言えなかった、言いたかった 7
◇
ビーカーに入った黒い液体を見つめる。確かに味は美味い。味は美味いけどさ。目の前に座るのは、口の悪い顔の整った研究者だ。
「なぁユキ、一つ聞いていいか? お前何であの時ハルと一緒に病院に行かなかったんだよ?」
「それは……、ハルが呼んでたからだよ。一に会いたいって言ってたんだ」
血塗れのまま俺のところに来たユキ。冗談なんかじゃないことは一目瞭然だった。俺と待ち合わせをしていたはずの彼女は次に会った時には、言葉を交わすことも出来ずに冷たくなっていた。いつも以上に色白で、そして綺麗な顔で眠っていた。
“ハルが死んだ”
そんな実感なんてなくて、肌綺麗だなとか、睫毛長いなとか場違いな考えばかりが、頭の中を通過していった。不意に起き上がって
“はじめ君、おはよ”
といつもの様に笑ってくれるんじゃないかとさえ思った程だ。そして、隣で彼女を見つめているこの双子の兄も俺と同じように感じている気がした。ハルが死んだなんて受け入れられるはずがなかった。彼女がいなくなったあの日からずっと、俺達は囚われたまま動けないでいた。
「ユキは俺のこと、恨んでると思ってたよ。だって、俺と待ち合わせなんかしなければ、ハルが刑務所から脱走した奴に刺されることもなかったんだし」
ずっと思っていた事を告げてみる。どんな反応が返ってくるのかと様子を窺っていると、コーヒーの入ったビーカー片手に目の前に広げられた甘ったるそうな甘味の数々に手を伸ばすユキ。どうやら、その手を止める気は無いらしい。
「そりゃあ、恨んだこともあったよ。
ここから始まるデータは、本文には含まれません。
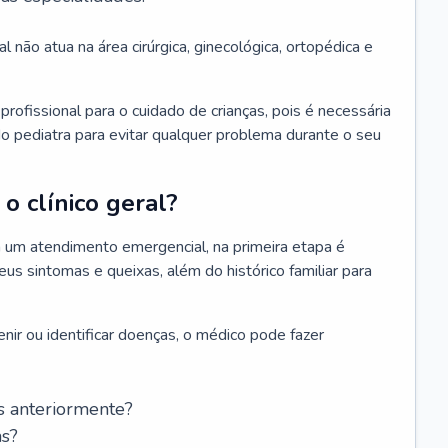
l não atua na área cirúrgica, ginecológica, ortopédica e
rofissional para o cuidado de crianças, pois é necessária
o pediatra para evitar qualquer problema durante o seu
o clínico geral?
 um atendimento emergencial, na primeira etapa é
us sintomas e queixas, além do histórico familiar para
nir ou identificar doenças, o médico pode fazer
s anteriormente?
as?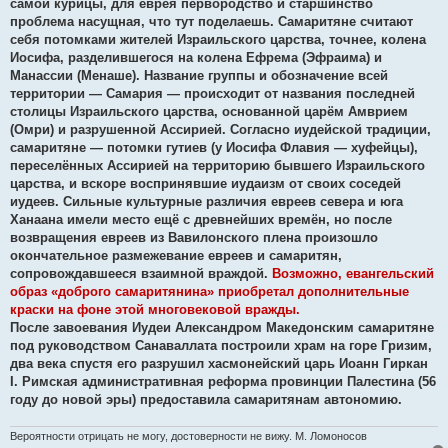
самой курицы, для еврея первородство и старшинство
проблема насущная, что тут поделаешь. Самаритяне считают
себя потомками жителей Израильского царства, точнее, колена
Иосифа, разделившегося на колена Ефрема (Эфраима) и
Манассии (Менаше). Название группы и обозначение всей
территории — Самария — происходит от названия последней
столицы Израильского царства, основанной царём Амврием
(Омри) и разрушенной Ассирией. Согласно иудейской традиции,
самаритяне — потомки гутиев (у Иосифа Флавия — хуфейцы),
переселённых Ассирией на территорию бывшего Израильского
царства, и вскоре воспринявшие иудаизм от своих соседей
иудеев. Сильные культурные различия евреев севера и юга
Ханаана имели место ещё с древнейших времён, но после
возвращения евреев из Вавилонского плена произошло
окончательное размежевание евреев и самаритян,
сопровождавшееся взаимной враждой.
Возможно, евангельский
образ «доброго самаритянина» приобретал дополнительные
краски на фоне этой многовековой вражды.
После завоевания Иудеи Александром Македонским самаритяне
под руководством Санаваллата построили храм на горе Гризим,
два века спустя его разрушил хасмонейский царь Иоанн Гиркан
I. Римская административная реформа провинции Палестина (56
году до новой эры) предоставила самаритянам автономию.
Вероятности отрицать не могу, достоверности не вижу. М. Ломоносов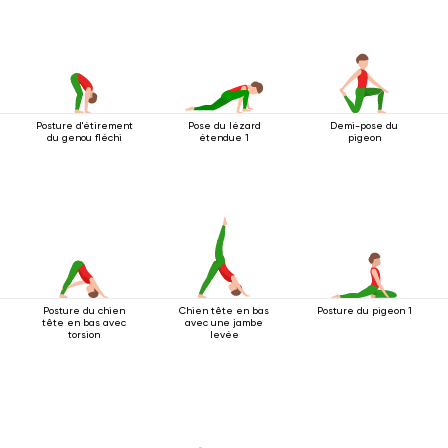
Posture d'étirement
Pose du lézard
Demi-pose du
du genou fléchi
étendue 1
pigeon
Posture du chien
Chien tête en bas
Posture du pigeon 1
tête en bas avec
avec une jambe
torsion
levée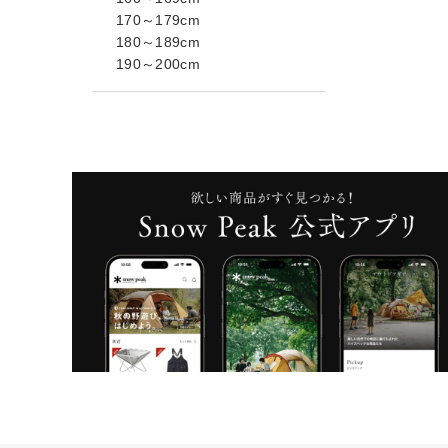
170～179cm
180～189cm
190～200cm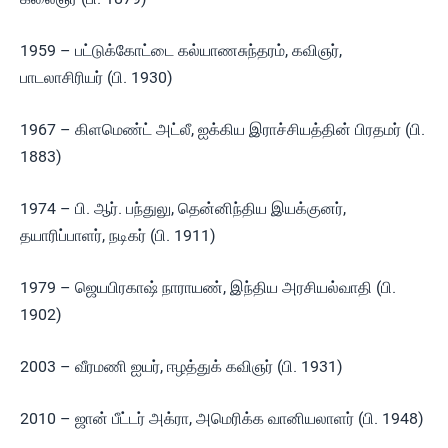
1959 – பட்டுக்கோட்டை கல்யாணசுந்தரம், கவிஞர்,
பாடலாசிரியர் (பி. 1930)
1967 – கிளமெண்ட் அட்லீ, ஐக்கிய இராச்சியத்தின் பிரதமர் (பி.
1883)
1974 – பி. ஆர். பந்துலு, தென்னிந்திய இயக்குனர்,
தயாரிப்பாளர், நடிகர் (பி. 1911)
1979 – ஜெயபிரகாஷ் நாராயண், இந்திய அரசியல்வாதி (பி.
1902)
2003 – வீரமணி ஐயர், ஈழத்துக் கவிஞர் (பி. 1931)
2010 – ஜான் பீட்டர் அக்ரா, அமெரிக்க வானியலாளர் (பி. 1948)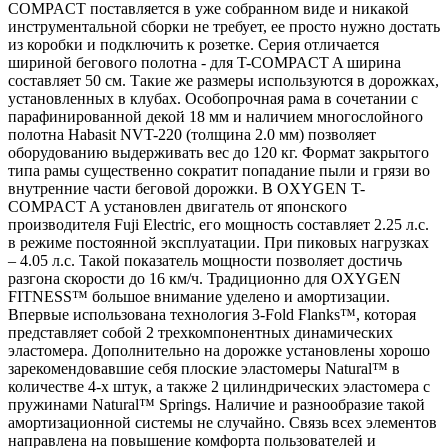
COMPACT поставляется в уже собранном виде и никакой
инструментальной сборки не требует, ее просто нужно достать
из коробки и подключить к розетке. Серия отличается
шириной бегового полотна - для T-COMPACT A ширина
составляет 50 см. Такие же размеры используются в дорожках,
установленных в клубах. Особопрочная рама в сочетании с
парафинированной декой 18 мм и наличием многослойного
полотна Habasit NVT-220 (толщина 2.0 мм) позволяет
оборудованию выдерживать вес до 120 кг. Формат закрытого
типа рамы существенно сократит попадание пыли и грязи во
внутренние части беговой дорожки. В OXYGEN T-
COMPACT A установлен двигатель от японского
производителя Fuji Electric, его мощность составляет 2.25 л.с.
в режиме постоянной эксплуатации. При пиковых нагрузках
– 4.05 л.с. Такой показатель мощности позволяет достичь
разгона скорости до 16 км/ч. Традиционно для OXYGEN
FITNESS™ большое внимание уделено и амортизации.
Впервые использована технология 3-Fold Flanks™, которая
представляет собой 2 трехкомпонентных динамических
эластомера. Дополнительно на дорожке установлены хорошо
зарекомендовавшие себя плоские эластомеры Natural™ в
количестве 4-х штук, а также 2 цилиндрических эластомера с
пружинами Natural™ Springs. Наличие и разнообразие такой
амортизационной системы не случайно. Связь всех элементов
направлена на повышение комфорта пользователей и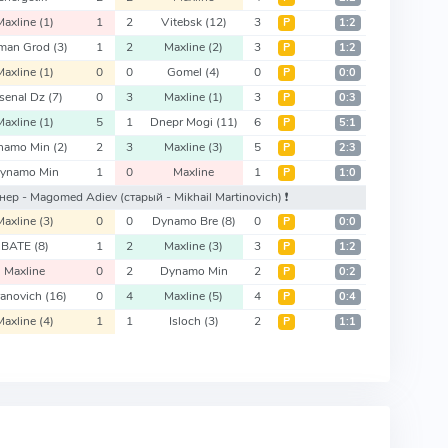
Maxline
(1)
1
2
Vitebsk
(12)
3
Р
1:2
man Grod
(3)
1
2
Maxline
(2)
3
Р
1:2
Maxline
(1)
0
0
Gomel
(4)
0
Р
0:0
senal Dz
(7)
0
3
Maxline
(1)
3
Р
0:3
Maxline
(1)
5
1
Dnepr Mogi
(11)
6
Р
5:1
namo Min
(2)
2
3
Maxline
(3)
5
Р
2:3
ynamo Min
1
0
Maxline
1
Р
1:0
ренер - Magomed Adiev
(старый - Mikhail Martinovich)
❗️
Maxline
(3)
0
0
Dynamo Bre
(8)
0
Р
0:0
BATE
(8)
1
2
Maxline
(3)
3
Р
1:2
Maxline
0
2
Dynamo Min
2
Р
0:2
ranovich
(16)
0
4
Maxline
(5)
4
Р
0:4
Maxline
(4)
1
1
Isloch
(3)
2
Р
1:1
でも、お前のせいにしても虚しいだけだった。ハルのこと、忘れられなくて……、忘れたくなくて……、メイクして着飾ってハルになってみたりもしたけど、ぽっかり空いた穴は全然埋まらなくて。寧ろ、大きくなっていくばっかりだった。俺と違ってハルは太陽みたいにキラキラしてて、俺の手をいつも引っ張ってくれた。そんなハルが俺は大好きだった。でも、ある時ハルの日記を見つけて太陽みたいだと思っていたハルにも太陽みたいな存在がいることを知った。それが俺じゃないってことにはショックを受けたけど、でも何だか嬉しかったんだ。ハルも俺と同じだったんだなぁって安心した。双子なのに、兄貴なのにって勝手に引け目を感じてた自分がバカらしく思えたよ」
そうか、そうか。と言いたいところだけど、話している内容と取っている行動が合わなさ過ぎて混乱するんだが。コーヒーがあるとは言え、よくそんなに甘いもんを次から次へと食えるよな、お前。
「俺もね、最初は一と同じようにハルに会いたくて研究を始めたんだよ。夢の中ならハルとずっと一緒にいられるじゃんって思った。でも……」
そこで言葉を切って、首を振る。
――うん、あのさ。シリアスな雰囲気出してるけどさ、その両手に持っている物でシリアス感ゼロなんだけど。右手にマカロン、左手には……、マドレーヌだったっけ? ソレの名前。絶対、わざとやってるだろお前。
「でも、この研究を進めていく内にそれで終わらせちゃいけないって思った。俺と同じように心の奥底に閉じ込めた闇に囚われた人をこの研究で救わなきゃって、ハルが気付かせてくれた」
ユキの瞳が俺を捉える。ハルと同じで睫毛が長い。
「お前と再会した時、俺と同じだってすぐに分かったよ。ハルのことまだ、受け入れられてないんだって。自分のことをずっと責め続けてきたんだって。だって、お前……。あの佐藤一が、ハルの姿をした俺を見て“久しぶり”って言って笑ったんだよ? 然も作り慣れてますって感じのキモチワルイ笑顔でさ。普段から表情をあんまり変えないクール気取りのあの佐藤一がだよ――」
ユキは言い終わると同時に噛りかけだったマカロンの残りをパクっと口の中に放り込んだ。
――キモチワルイ笑顔にクール気取りね、はいはい。もう俺に対するこいつのディスりはスルーだな、スルー。
確かにあの日から、ハルがいなくなったあの日から自分でもキモチワルイと思うような笑顔を作るようになった。無表情よりもそっちの方が世間においてはいいと分かったから。笑顔は俺にとって何よりも尊いものだったはずなのに、俺はありきたりで、平凡なニセモノの笑顔を自分に貼り付けた。